突然で驚いただろう。ちょっとお前に相談したいことがあったから、共通の知人に連絡先を聞いてメールさせてもらったんだ。
実は今年で中学三年生になる息子の様子がおかしくてな。家の中に幽霊がいるとかなんとか言って、家に居ることを怖がって困ってるんだ。

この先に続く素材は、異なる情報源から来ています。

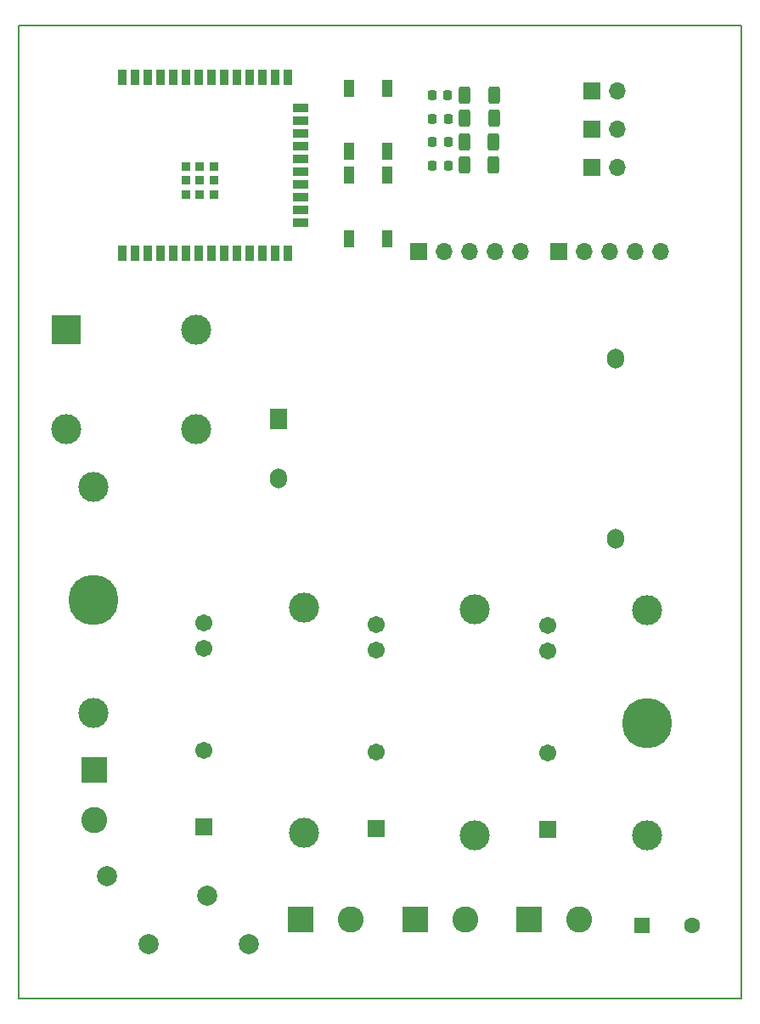
<source format=gts>
%TF.GenerationSoftware,KiCad,Pcbnew,8.0.3-8.0.3-0~ubuntu23.10.1*%
%TF.CreationDate,2024-07-30T14:16:20+05:00*%
%TF.ProjectId,IOTV,494f5456-2e6b-4696-9361-645f70636258,3*%
%TF.SameCoordinates,Original*%
%TF.FileFunction,Soldermask,Top*%
%TF.FilePolarity,Negative*%
%FSLAX46Y46*%
G04 Gerber Fmt 4.6, Leading zero omitted, Abs format (unit mm)*
G04 Created by KiCad (PCBNEW 8.0.3-8.0.3-0~ubuntu23.10.1) date 2024-07-30 14:16:20*
%MOMM*%
%LPD*%
G01*
G04 APERTURE LIST*
G04 Aperture macros list*
%AMRoundRect*
0 Rectangle with rounded corners*
0 $1 Rounding radius*
0 $2 $3 $4 $5 $6 $7 $8 $9 X,Y pos of 4 corners*
0 Add a 4 corners polygon primitive as box body*
4,1,4,$2,$3,$4,$5,$6,$7,$8,$9,$2,$3,0*
0 Add four circle primitives for the rounded corners*
1,1,$1+$1,$2,$3*
1,1,$1+$1,$4,$5*
1,1,$1+$1,$6,$7*
1,1,$1+$1,$8,$9*
0 Add four rect primitives between the rounded corners*
20,1,$1+$1,$2,$3,$4,$5,0*
20,1,$1+$1,$4,$5,$6,$7,0*
20,1,$1+$1,$6,$7,$8,$9,0*
20,1,$1+$1,$8,$9,$2,$3,0*%
G04 Aperture macros list end*
%ADD10C,5.000000*%
%ADD11O,1.700000X1.700000*%
%ADD12R,1.700000X1.700000*%
%ADD13O,1.700000X2.000000*%
%ADD14R,1.700000X2.000000*%
%ADD15R,1.000000X1.700000*%
%ADD16C,3.000000*%
%ADD17RoundRect,0.218750X-0.218750X-0.256250X0.218750X-0.256250X0.218750X0.256250X-0.218750X0.256250X0*%
%ADD18RoundRect,0.250000X-0.312500X-0.625000X0.312500X-0.625000X0.312500X0.625000X-0.312500X0.625000X0*%
%ADD19C,1.600000*%
%ADD20R,1.600000X1.600000*%
%ADD21R,3.000000X3.000000*%
%ADD22R,0.900000X0.900000*%
%ADD23R,0.900000X1.500000*%
%ADD24R,1.500000X0.900000*%
%ADD25C,2.600000*%
%ADD26R,2.600000X2.600000*%
%ADD27C,1.712000*%
%ADD28RoundRect,0.102000X0.754000X-0.754000X0.754000X0.754000X-0.754000X0.754000X-0.754000X-0.754000X0*%
%ADD29C,2.000000*%
%TA.AperFunction,Profile*%
%ADD30C,0.150000*%
%TD*%
G04 APERTURE END LIST*
D10*
%TO.C,REF\u002A\u002A*%
X119566800Y-104001200D03*
%TD*%
%TO.C,REF\u002A\u002A*%
X174786400Y-116244000D03*
%TD*%
D11*
%TO.C,J6*%
X171845000Y-57136000D03*
D12*
X169305000Y-57136000D03*
%TD*%
D13*
%TO.C,PS1*%
X171658000Y-97934000D03*
X171658000Y-79934000D03*
X138058000Y-91934000D03*
D14*
X138058000Y-85934000D03*
%TD*%
D11*
%TO.C,J5*%
X171845000Y-53326000D03*
D12*
X169305000Y-53326000D03*
%TD*%
D15*
%TO.C,SW2*%
X148848000Y-52995400D03*
X148848000Y-59295400D03*
X145048000Y-52995400D03*
X145048000Y-59295400D03*
%TD*%
D16*
%TO.C,F3*%
X157590600Y-104917800D03*
X157590600Y-127417800D03*
%TD*%
D17*
%TO.C,D1*%
X154974500Y-56120000D03*
X153399500Y-56120000D03*
%TD*%
D18*
%TO.C,R3*%
X159510400Y-56018400D03*
X156585400Y-56018400D03*
%TD*%
D19*
%TO.C,C8*%
X179278400Y-136434800D03*
D20*
X174278400Y-136434800D03*
%TD*%
D17*
%TO.C,D2*%
X154945000Y-58380600D03*
X153370000Y-58380600D03*
%TD*%
D16*
%TO.C,FL1*%
X129803000Y-77043250D03*
X129803000Y-86949250D03*
X116849000Y-86949250D03*
D21*
X116849000Y-77043250D03*
%TD*%
D18*
%TO.C,R6*%
X159521000Y-53681600D03*
X156596000Y-53681600D03*
%TD*%
D22*
%TO.C,U1*%
X131602400Y-60787000D03*
X130202400Y-60787000D03*
X128802400Y-60787000D03*
X131602400Y-62187000D03*
X131602400Y-62187000D03*
X130202400Y-62187000D03*
X128802400Y-62187000D03*
X131602400Y-63587000D03*
X131602400Y-63587000D03*
X130202400Y-63587000D03*
X128802400Y-63587000D03*
X128802400Y-63587000D03*
D23*
X122482400Y-51937000D03*
X123752400Y-51937000D03*
X125022400Y-51937000D03*
X126292400Y-51937000D03*
X127562400Y-51937000D03*
X128832400Y-51937000D03*
X130102400Y-51937000D03*
X131372400Y-51937000D03*
X132642400Y-51937000D03*
X133912400Y-51937000D03*
X135182400Y-51937000D03*
X136452400Y-51937000D03*
X137722400Y-51937000D03*
X138992400Y-51937000D03*
D24*
X140242400Y-54977000D03*
X140242400Y-56247000D03*
X140242400Y-57517000D03*
X140242400Y-58787000D03*
X140242400Y-60057000D03*
X140242400Y-61327000D03*
X140242400Y-62597000D03*
X140242400Y-63867000D03*
X140242400Y-65137000D03*
X140242400Y-66407000D03*
D23*
X138992400Y-69437000D03*
X137722400Y-69437000D03*
X136452400Y-69437000D03*
X135182400Y-69437000D03*
X133912400Y-69437000D03*
X132642400Y-69437000D03*
X131372400Y-69437000D03*
X130102400Y-69437000D03*
X128832400Y-69437000D03*
X127562400Y-69437000D03*
X126292400Y-69437000D03*
X125022400Y-69437000D03*
X123752400Y-69437000D03*
X122482400Y-69437000D03*
%TD*%
D25*
%TO.C,J3*%
X156650800Y-135876000D03*
D26*
X151650800Y-135876000D03*
%TD*%
D25*
%TO.C,J2*%
X145220800Y-135876000D03*
D26*
X140220800Y-135876000D03*
%TD*%
D16*
%TO.C,F1*%
X119566800Y-92751200D03*
X119566800Y-115251200D03*
%TD*%
D15*
%TO.C,SW1*%
X148848000Y-61682200D03*
X148848000Y-67982200D03*
X145048000Y-61682200D03*
X145048000Y-67982200D03*
%TD*%
D16*
%TO.C,F2*%
X140598000Y-104740000D03*
X140598000Y-127240000D03*
%TD*%
D27*
%TO.C,K2*%
X147760800Y-106462800D03*
X147760800Y-109002800D03*
X147760800Y-119162800D03*
D28*
X147760800Y-126782800D03*
%TD*%
D25*
%TO.C,J4*%
X168000800Y-135876000D03*
D26*
X163000800Y-135876000D03*
%TD*%
D29*
%TO.C,RVe1*%
X130916800Y-133472800D03*
X120916800Y-131522800D03*
%TD*%
D27*
%TO.C,K1*%
X130565000Y-106285000D03*
X130565000Y-108825000D03*
X130565000Y-118985000D03*
D28*
X130565000Y-126605000D03*
%TD*%
D16*
%TO.C,F4*%
X174786400Y-104994000D03*
X174786400Y-127494000D03*
%TD*%
D29*
%TO.C,C7*%
X135082400Y-138289000D03*
X125082400Y-138289000D03*
%TD*%
D25*
%TO.C,J1*%
X119642800Y-125930000D03*
D26*
X119642800Y-120930000D03*
%TD*%
D11*
%TO.C,J_I2C1*%
X176163000Y-69328000D03*
X173623000Y-69328000D03*
X171083000Y-69328000D03*
X168543000Y-69328000D03*
D12*
X166003000Y-69328000D03*
%TD*%
D17*
%TO.C,D4*%
X154926100Y-53701600D03*
X153351100Y-53701600D03*
%TD*%
%TO.C,D3*%
X154934400Y-60768200D03*
X153359400Y-60768200D03*
%TD*%
D11*
%TO.C,J_UART1*%
X162188000Y-69328000D03*
X159648000Y-69328000D03*
X157108000Y-69328000D03*
X154568000Y-69328000D03*
D12*
X152028000Y-69328000D03*
%TD*%
D18*
%TO.C,R5*%
X159495600Y-60692000D03*
X156570600Y-60692000D03*
%TD*%
D11*
%TO.C,J7*%
X171840000Y-60946000D03*
D12*
X169300000Y-60946000D03*
%TD*%
D18*
%TO.C,R4*%
X159495600Y-58380600D03*
X156570600Y-58380600D03*
%TD*%
D27*
%TO.C,K3*%
X164880400Y-106564400D03*
X164880400Y-109104400D03*
X164880400Y-119264400D03*
D28*
X164880400Y-126884400D03*
%TD*%
D30*
X112150000Y-46750000D02*
X184150000Y-46750000D01*
X184150000Y-143750000D01*
X112150000Y-143750000D01*
X112150000Y-46750000D01*
M02*

</source>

実話怪談作家をやっているお前なら、力になってくれるんじゃないかと思ってさ。時間のある時でいいから、少し話を聞いてやってくれないか』
大学時代の友人の山本からそんなメールを貰ったのは、今から二週間ほど前のことだ。
友人と言ってもそれほど親しかったわけではない。学生時代に共通の友達を交えて彼と遊んだことなら何度かあるが、山本と二人きりで遊んだ記憶はないし、大学を卒業してからは一度も連絡を取り合っていない。その程度の知り合いである。
そんな彼がわざわざ私に連絡を寄越してきたのだから、そうとう困っているのだろう。
『僕には霊感も、幽霊を祓う能力もないから、話を聞くことしか出来ないけれど構わないか?』
私がそう尋ねると山本から、『話を聞いてくれるだけでいい』という旨のメールが返ってきた。